In other words, the student sets out to perform a block that utilises an arc or spiral - but still ends up connecting "hard". This can occur even if the student is consciously aware of the need for the arc or spiral and is intent of activating that after impact. So what's going on here? Why is the impact not transferring seamlessly into the circle and being absorbed/redirected by it? The answer is simple: the student has cut the wrong angle or has poor timing or both. It is really no different to a "clunky" gear change. If the angle and timing are correct, then there should be little impact. The attack should "slip" off and past your blocking forearm and be redirected harmlessly from its intended target.

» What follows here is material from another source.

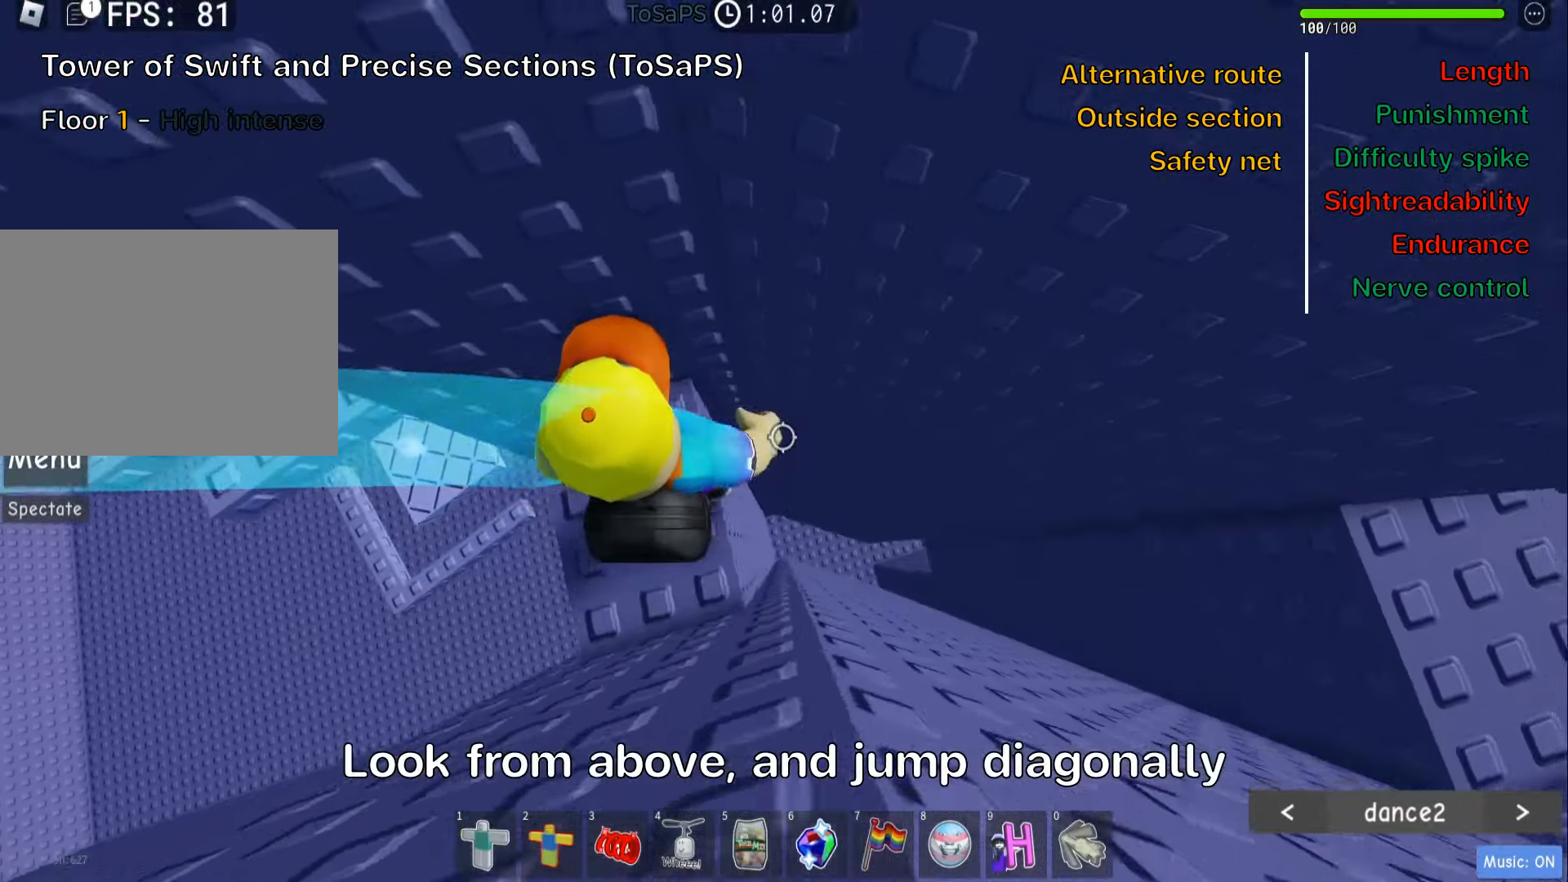
{"keys": ["d"], "events": [[117, "space", "down"], [267, "space", "up"]]}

It is important to note that I do not see such techniques as deliberate "hard" blocks. Rather, they are simply "soft blocks performed poorly". Any arc or spiral in the forearm started after impact should create a soft block or deflection. So when, through errors in timing or angle, your block results in a hard impact, you aren't choosing to do a "hard block". The hard impact you feel is the attacker's punch hitting your forearm, not the reverse.

This is another way of saying that your arm got punched/struck. Instead of efficiently redirecting the attack, part of your blocking arm "just got in the way". On the other hand, if you deliberately finish your rotation on impact so as to use your block to strike your opponent's attacking limb, you are indeed executing a "hard block". Let us examine these true "hard blocks" and the issues confronting them:

Problems with hard blocks: reliance on brute force and exact angles

The first and most obvious drawback of the hard block should now be obvious: it does not use the power of the circle to deflect. Instead the hard block relies on the application of simple (brute) force, driven at the correct angle into the attack. A portion of that force comes from the outward movement of your arm. As I have discussed, many hard blocks use the rotation of the arm to add extra force at the moment of impact. Others add more force by increasing contact time - ie. they effect a push.

It is important to note that soft blocks do not utilise a push.4 Either way, when using a hard block:
  1. you need a fair amount of force (be it by impact or pushing); and
  2. your angles need a fair degree of precision.
As I argue a bit later, you can't rely upon the power of the circle to "forgive" any miscalculation in your angle of interception.

Problems with hard blocks: "single bone" impact

I mentioned previously that it is possible to deflect an attack by driving a linear "wedge" into it. Indeed, this is exactly how most hard blocks work (a notable exception being most palm deflections).5

Unfortunately when a hard block does so, the point of impact is usually the thin edge of your forearm (ie. a "single bone", namely either the radius or ulna but not both) - particularly if you time the spiral to finish at the moment of impact.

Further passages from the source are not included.